Tak banyak minta hati ini. Cuma minta kesabaran dan kekuatan yang tiada batasnya saja. Semakin tinggi pohon yang ku panjat, semakin kuat angin menerpa agarku terjatuh, lalu terhempas berkeping-keping. Sungguh cobaan apalagi yang Engkau berikan kepadaku ya Robb.
Sangat berat, batinku menopang ini sendirian. Sungguh, bukan main-main cobaan-Mu kali ini.
Kerap kali ku ingin menyerah, dan seperti ingin turun saja dari pohon itu.
Dan ketika ku melihat ke arah bawah, ku lihat wajah kedua orangtuaku. Ku pandangi wajah mereka sejenak, tak rela rasanya jika ku menyerah sampai disini saja.
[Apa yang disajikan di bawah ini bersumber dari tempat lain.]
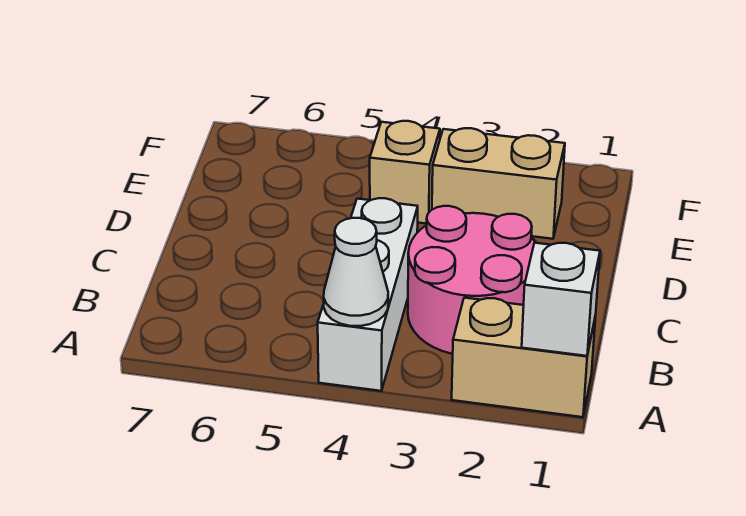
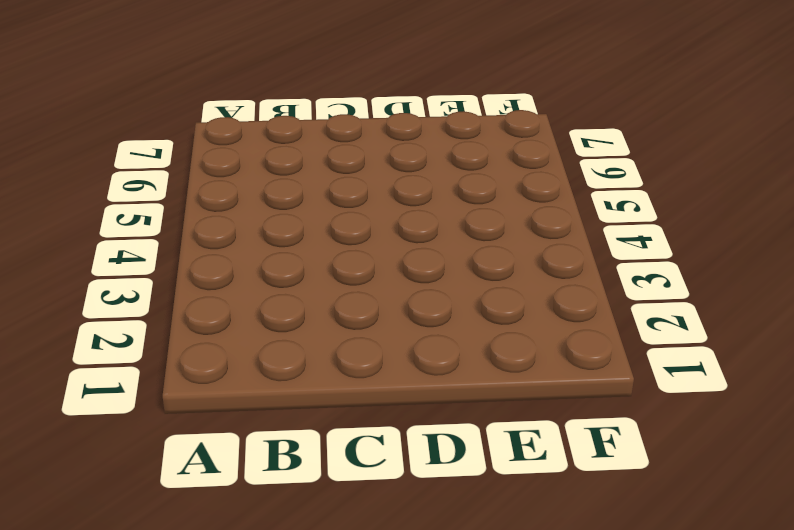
none -> tan brick A1:A2 level 1
none -> white brick A4:C4 level 1

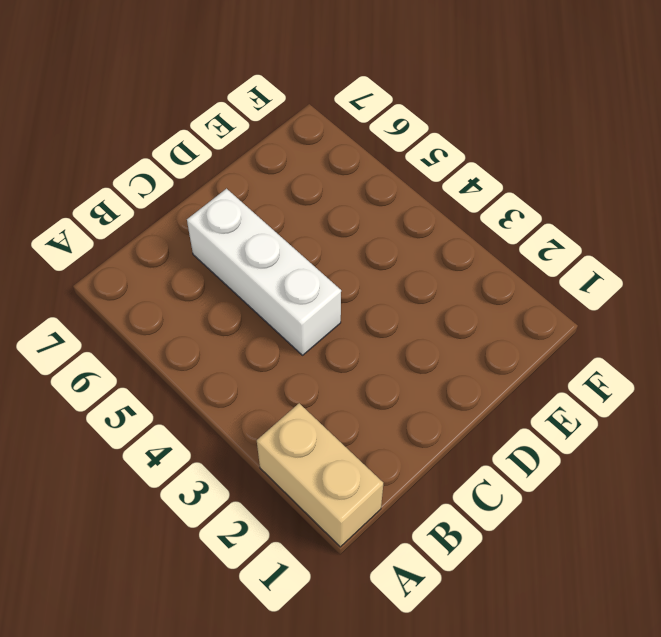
white brick C4:C6 level 1 -> white brick A4:C4 level 1
none -> pink round brick B2:C3 level 1
none -> tan brick E2:E3 level 1

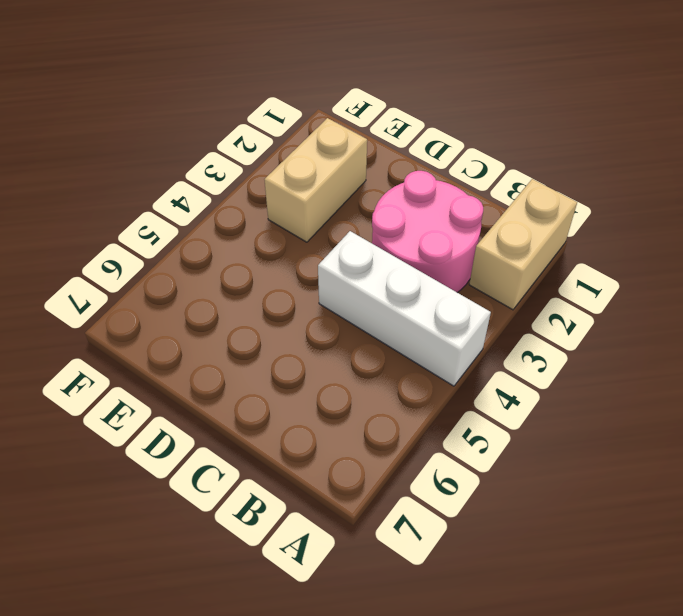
none -> tan brick E4 level 1
none -> white brick A1 level 2

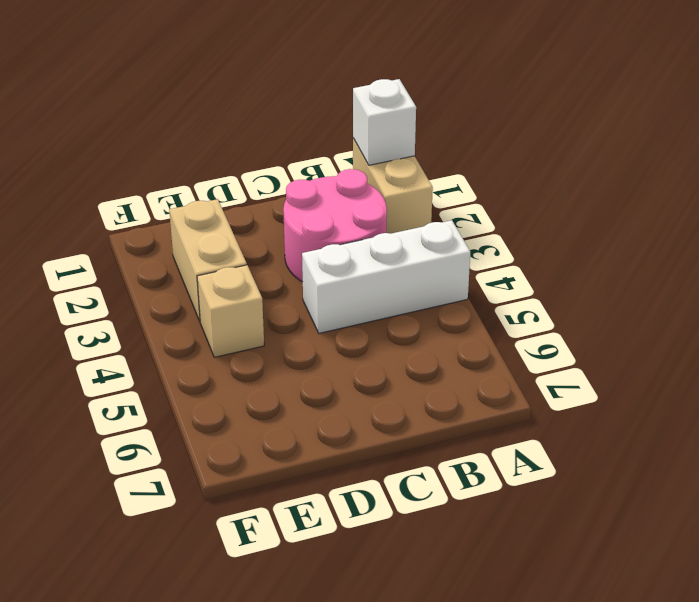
none -> white cone A4 level 2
Perlahan ku coba mendaki lagi, lagi, lagi dan lagi. Sungguh, hantaman halilintar yang hampir menyambarku pada saat itu. Sangat menggoyahkan semangatku agar langkahku terhenti dan menyerah saja.
Ku pandangi lagi ke arah bawah. Ku melihat, ada orang-orang yang ku sayangi tepat di bawahku. Terlihat dari raut wajah mereka, yang tak inginkan ku berhenti sampai disini saja.
Ku coba pertahankan, kuatkan dan mantapkan langkah ini. Untuk lebih jauh lagi, menggapai puncak.
Saat ku melihat ke atas, sungguh ku melihat setitik cahaya yang kilauannya tak tertandingi dari kilauan intan permata, dan sejuta buah-buah yang sangat indah dari pohon yang ku daki ini.
Ku percaya, cahaya yang sangat indah itu adalah pertolongan-Mu ya Robb.
Dan sejuta buah itu adalah hadiah terindah dari kesabaran dan kekuatan yang ku jalani sekarang.
Jika ku kuat, ku pasti sampai ke puncak itu dan menikmati hasil buah yang ku perjuangkan bersama orang-orang yang selalu mensuportku dari bawah.
Tapi, jika ku menyerah. Sampai kapanpun buah itu tidak akan pernah menjadi milikku.